§ **Assigned task**:
Each line in the entries below that holds the string "source" is to be listed.
Given records: Begin
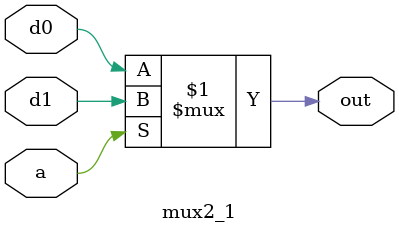
<source format=v>
module sign_extend(in, out);
  input [15:0] in;
  output [31:0] out;

  assign out = {{16{in[15]}}, in};
endmodule

//Расширение 26-битной константы до 32-битной
module extend(input [25:0] in, output [31:0] out);
  assign out = {{6{in[25]}}, in};
endmodule

// модуль, который реализует побитовый сдвиг числа
// влево на 2 бита
module shl_2(in, out);
  input [31:0] in;
  output [31:0] out;

  assign out = {in[29:0], 2'b00};
endmodule

// 32 битный сумматор
module adder(a, b, out);
  input [31:0] a, b;
  output [31:0] out;

  assign out = a + b;
endmodule

// 32-битный мультиплексор
module mux2_32(d0, d1, a, out);
  input [31:0] d0, d1;
  input a;
  output [31:0] out;
  assign out = a ? d1 : d0;
endmodule

// 5 - битный мультиплексор
module mux2_5(d0, d1, a, out);
  input [4:0] d0, d1;
  input a;
  output [4:0] out;
  assign out = a ? d1 : d0;
endmodule

// Арифметико-логическое устройство
module alu(
    input signed [31:0] a, b,
    input [2:0] control,
    output reg [31:0] result,
    output reg zero
);

    always @* begin
        case (control)
            3'b000: result = a & b;
            3'b001: result = a | b;
            3'b010: result = a + b;
            3'b100: result = a & (~b);
            3'b101: result = a | (~b);
            3'b110: result = a - b;
            3'b111: result = (a < b) ? 1 : 0;
            default: result = 32'b0;
        endcase
    end

    always @(result) begin
        zero = (result == 0) ? 1 : 0;
    end
endmodule


module and_gate(input a, input b, output y);
  assign y = a & b;
endmodule


module mux2_1(d0, d1, a, out);
  input d0, d1;
  input a;
  output out;
  assign out = a ? d1 : d0;
endmodule



</source>
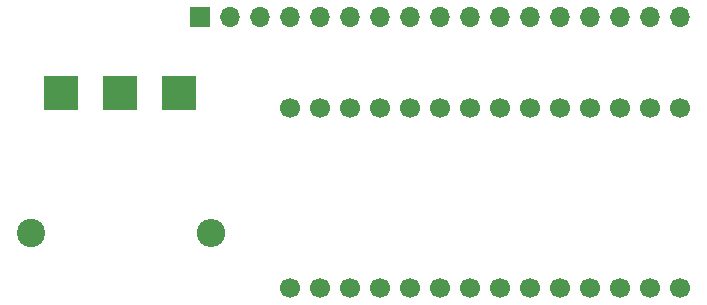
<source format=gbr>
%TF.GenerationSoftware,KiCad,Pcbnew,7.0.7*%
%TF.CreationDate,2024-05-09T15:43:51-04:00*%
%TF.ProjectId,ButtonArray,42757474-6f6e-4417-9272-61792e6b6963,rev?*%
%TF.SameCoordinates,Original*%
%TF.FileFunction,Copper,L1,Top*%
%TF.FilePolarity,Positive*%
%FSLAX46Y46*%
G04 Gerber Fmt 4.6, Leading zero omitted, Abs format (unit mm)*
G04 Created by KiCad (PCBNEW 7.0.7) date 2024-05-09 15:43:51*
%MOMM*%
%LPD*%
G01*
G04 APERTURE LIST*
%TA.AperFunction,ComponentPad*%
%ADD10C,1.700000*%
%TD*%
%TA.AperFunction,ComponentPad*%
%ADD11R,1.700000X1.700000*%
%TD*%
%TA.AperFunction,ComponentPad*%
%ADD12O,1.700000X1.700000*%
%TD*%
%TA.AperFunction,ComponentPad*%
%ADD13R,3.000000X3.000000*%
%TD*%
%TA.AperFunction,ComponentPad*%
%ADD14C,2.400000*%
%TD*%
%TA.AperFunction,ComponentPad*%
%ADD15O,2.400000X2.400000*%
%TD*%
G04 APERTURE END LIST*
D10*
%TO.P,J2,1,Pin_1*%
%TO.N,Net-(J2-Pin_1)*%
X59500000Y-42020000D03*
%TO.P,J2,2,Pin_2*%
%TO.N,+3.3V*%
X59500000Y-57260000D03*
%TO.P,J2,3,Pin_3*%
%TO.N,Net-(J2-Pin_3)*%
X62040000Y-42020000D03*
%TO.P,J2,4,Pin_4*%
%TO.N,+3.3V*%
X62040000Y-57260000D03*
%TO.P,J2,5,Pin_5*%
%TO.N,Net-(J2-Pin_5)*%
X64580000Y-42020000D03*
%TO.P,J2,6,Pin_6*%
%TO.N,+3.3V*%
X64580000Y-57260000D03*
%TO.P,J2,7,Pin_7*%
%TO.N,Net-(J2-Pin_7)*%
X67120000Y-42020000D03*
%TO.P,J2,8,Pin_8*%
%TO.N,+3.3V*%
X67120000Y-57260000D03*
%TO.P,J2,9,Pin_9*%
%TO.N,Net-(J2-Pin_9)*%
X69660000Y-42020000D03*
%TO.P,J2,10,Pin_10*%
%TO.N,+3.3V*%
X69660000Y-57260000D03*
%TO.P,J2,11,Pin_11*%
%TO.N,Net-(J2-Pin_11)*%
X72200000Y-42020000D03*
%TO.P,J2,12,Pin_12*%
%TO.N,+3.3V*%
X72200000Y-57260000D03*
%TO.P,J2,13,Pin_13*%
%TO.N,Net-(J2-Pin_13)*%
X74740000Y-42020000D03*
%TO.P,J2,14,Pin_14*%
%TO.N,+3.3V*%
X74740000Y-57260000D03*
%TO.P,J2,15,Pin_15*%
%TO.N,Net-(J2-Pin_15)*%
X77280000Y-42020000D03*
%TO.P,J2,16,Pin_16*%
%TO.N,+3.3V*%
X77280000Y-57260000D03*
%TO.P,J2,17,Pin_17*%
%TO.N,Net-(J2-Pin_17)*%
X79820000Y-42020000D03*
%TO.P,J2,18,Pin_18*%
%TO.N,+3.3V*%
X79820000Y-57260000D03*
%TO.P,J2,19,Pin_19*%
%TO.N,Net-(J2-Pin_19)*%
X82360000Y-42020000D03*
%TO.P,J2,20,Pin_20*%
%TO.N,+3.3V*%
X82360000Y-57260000D03*
%TO.P,J2,21,Pin_21*%
%TO.N,Net-(J2-Pin_21)*%
X84900000Y-42020000D03*
%TO.P,J2,22,Pin_22*%
%TO.N,+3.3V*%
X84900000Y-57260000D03*
%TO.P,J2,23,Pin_23*%
%TO.N,Net-(J2-Pin_23)*%
X87440000Y-42020000D03*
%TO.P,J2,24,Pin_24*%
%TO.N,+3.3V*%
X87440000Y-57260000D03*
%TO.P,J2,25,Pin_25*%
%TO.N,Net-(J2-Pin_25)*%
X89980000Y-42020000D03*
%TO.P,J2,26,Pin_26*%
%TO.N,+3.3V*%
X89980000Y-57260000D03*
%TO.P,J2,27,Pin_27*%
%TO.N,Net-(J2-Pin_27)*%
X92520000Y-42020000D03*
%TO.P,J2,28,Pin_28*%
%TO.N,+3.3V*%
X92520000Y-57260000D03*
%TD*%
D11*
%TO.P,J4,1,Pin_1*%
%TO.N,Net-(J3-Pin_1)*%
X51910000Y-34350000D03*
D12*
%TO.P,J4,2,Pin_2*%
%TO.N,+3.3V*%
X54450000Y-34350000D03*
%TO.P,J4,3,Pin_3*%
%TO.N,Net-(J3-Pin_2)*%
X56990000Y-34350000D03*
%TO.P,J4,4,Pin_4*%
%TO.N,Net-(J2-Pin_1)*%
X59530000Y-34350000D03*
%TO.P,J4,5,Pin_5*%
%TO.N,Net-(J2-Pin_3)*%
X62070000Y-34350000D03*
%TO.P,J4,6,Pin_6*%
%TO.N,Net-(J2-Pin_5)*%
X64610000Y-34350000D03*
%TO.P,J4,7,Pin_7*%
%TO.N,Net-(J2-Pin_7)*%
X67150000Y-34350000D03*
%TO.P,J4,8,Pin_8*%
%TO.N,Net-(J2-Pin_9)*%
X69690000Y-34350000D03*
%TO.P,J4,9,Pin_9*%
%TO.N,Net-(J2-Pin_11)*%
X72230000Y-34350000D03*
%TO.P,J4,10,Pin_10*%
%TO.N,Net-(J2-Pin_13)*%
X74770000Y-34350000D03*
%TO.P,J4,11,Pin_11*%
%TO.N,Net-(J2-Pin_15)*%
X77310000Y-34350000D03*
%TO.P,J4,12,Pin_12*%
%TO.N,Net-(J2-Pin_17)*%
X79850000Y-34350000D03*
%TO.P,J4,13,Pin_13*%
%TO.N,Net-(J2-Pin_19)*%
X82390000Y-34350000D03*
%TO.P,J4,14,Pin_14*%
%TO.N,Net-(J2-Pin_21)*%
X84930000Y-34350000D03*
%TO.P,J4,15,Pin_15*%
%TO.N,Net-(J2-Pin_23)*%
X87470000Y-34350000D03*
%TO.P,J4,16,Pin_16*%
%TO.N,Net-(J2-Pin_25)*%
X90010000Y-34350000D03*
%TO.P,J4,17,Pin_17*%
%TO.N,Net-(J2-Pin_27)*%
X92550000Y-34350000D03*
%TD*%
D13*
%TO.P,J3,1,Pin_1*%
%TO.N,Net-(J3-Pin_1)*%
X40110000Y-40770000D03*
%TO.P,J3,2,Pin_2*%
%TO.N,Net-(J3-Pin_2)*%
X45110000Y-40770000D03*
%TO.P,J3,3,Pin_3*%
%TO.N,unconnected-(J3-Pin_3-Pad3)*%
X50110000Y-40770000D03*
%TD*%
D14*
%TO.P,R1,1*%
%TO.N,Net-(J3-Pin_2)*%
X37590000Y-52640000D03*
D15*
%TO.P,R1,2*%
%TO.N,+3.3V*%
X52830000Y-52640000D03*
%TD*%
M02*

</source>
Given records: End
§ **Response**:
<source format=v>
</source>
<source format=gbr>
</source>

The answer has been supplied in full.